Top of RECORDS SUPPLIED

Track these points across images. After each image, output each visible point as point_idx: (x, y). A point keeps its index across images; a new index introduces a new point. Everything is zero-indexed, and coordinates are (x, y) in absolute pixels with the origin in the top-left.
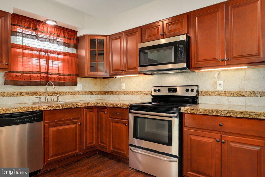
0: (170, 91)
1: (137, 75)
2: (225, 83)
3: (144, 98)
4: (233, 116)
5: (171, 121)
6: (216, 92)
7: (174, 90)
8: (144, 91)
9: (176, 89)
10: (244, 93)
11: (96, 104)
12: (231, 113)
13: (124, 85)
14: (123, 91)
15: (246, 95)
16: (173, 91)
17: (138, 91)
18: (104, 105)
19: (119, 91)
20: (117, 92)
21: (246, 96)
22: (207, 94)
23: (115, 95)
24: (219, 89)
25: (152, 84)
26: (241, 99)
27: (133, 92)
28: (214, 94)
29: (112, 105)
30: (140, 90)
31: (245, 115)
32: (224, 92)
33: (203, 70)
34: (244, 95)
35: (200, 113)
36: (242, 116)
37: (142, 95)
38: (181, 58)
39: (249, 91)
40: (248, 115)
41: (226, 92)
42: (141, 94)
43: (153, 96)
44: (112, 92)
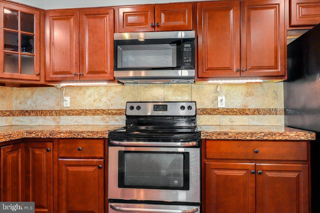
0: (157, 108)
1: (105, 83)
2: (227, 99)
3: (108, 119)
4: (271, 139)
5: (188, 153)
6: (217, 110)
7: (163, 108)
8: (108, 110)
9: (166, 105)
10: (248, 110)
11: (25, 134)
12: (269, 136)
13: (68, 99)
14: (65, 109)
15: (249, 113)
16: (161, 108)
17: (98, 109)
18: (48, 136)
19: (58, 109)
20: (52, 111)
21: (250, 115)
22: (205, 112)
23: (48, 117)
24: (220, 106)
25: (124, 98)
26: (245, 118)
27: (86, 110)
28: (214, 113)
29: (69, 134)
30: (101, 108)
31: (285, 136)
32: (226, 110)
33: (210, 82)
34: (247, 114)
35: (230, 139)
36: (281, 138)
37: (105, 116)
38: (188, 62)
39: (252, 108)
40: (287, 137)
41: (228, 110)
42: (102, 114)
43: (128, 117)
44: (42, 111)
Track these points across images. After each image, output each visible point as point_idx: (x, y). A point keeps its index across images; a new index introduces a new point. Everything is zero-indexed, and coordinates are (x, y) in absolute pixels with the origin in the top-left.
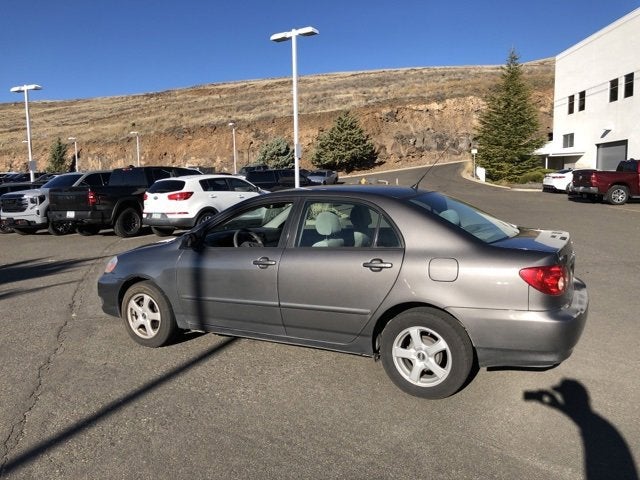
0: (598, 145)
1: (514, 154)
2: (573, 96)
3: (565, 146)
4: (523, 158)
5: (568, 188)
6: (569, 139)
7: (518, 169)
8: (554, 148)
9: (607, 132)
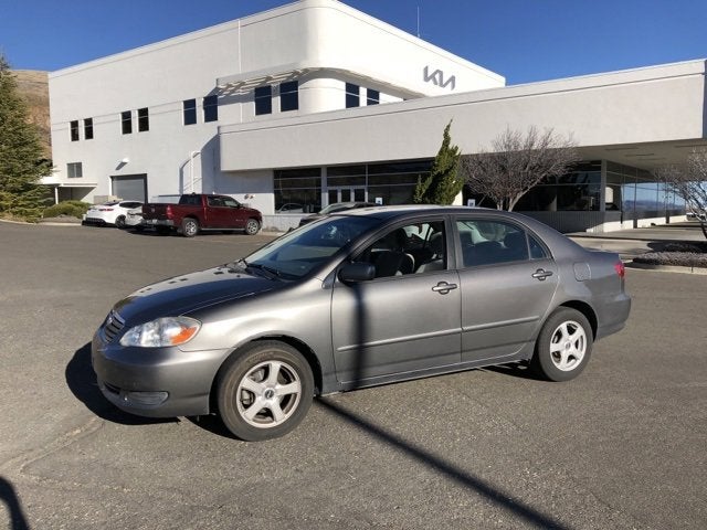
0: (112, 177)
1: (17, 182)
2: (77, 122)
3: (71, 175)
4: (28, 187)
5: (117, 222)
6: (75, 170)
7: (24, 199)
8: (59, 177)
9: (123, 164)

Bottom of RECORDS SUPPLIED

▶ [PROBLEM REQUIREMENTS]: Would you print exactly, and only, the lines of the data above from the line with "2: (225, 83)" through the line with "43: (153, 96)", inclusive?

▶ [TASK RESULT]:
2: (225, 83)
3: (144, 98)
4: (233, 116)
5: (171, 121)
6: (216, 92)
7: (174, 90)
8: (144, 91)
9: (176, 89)
10: (244, 93)
11: (96, 104)
12: (231, 113)
13: (124, 85)
14: (123, 91)
15: (246, 95)
16: (173, 91)
17: (138, 91)
18: (104, 105)
19: (119, 91)
20: (117, 92)
21: (246, 96)
22: (207, 94)
23: (115, 95)
24: (219, 89)
25: (152, 84)
26: (241, 99)
27: (133, 92)
28: (214, 94)
29: (112, 105)
30: (140, 90)
31: (245, 115)
32: (224, 92)
33: (203, 70)
34: (244, 95)
35: (200, 113)
36: (242, 116)
37: (142, 95)
38: (181, 58)
39: (249, 91)
40: (248, 115)
41: (226, 92)
42: (141, 94)
43: (153, 96)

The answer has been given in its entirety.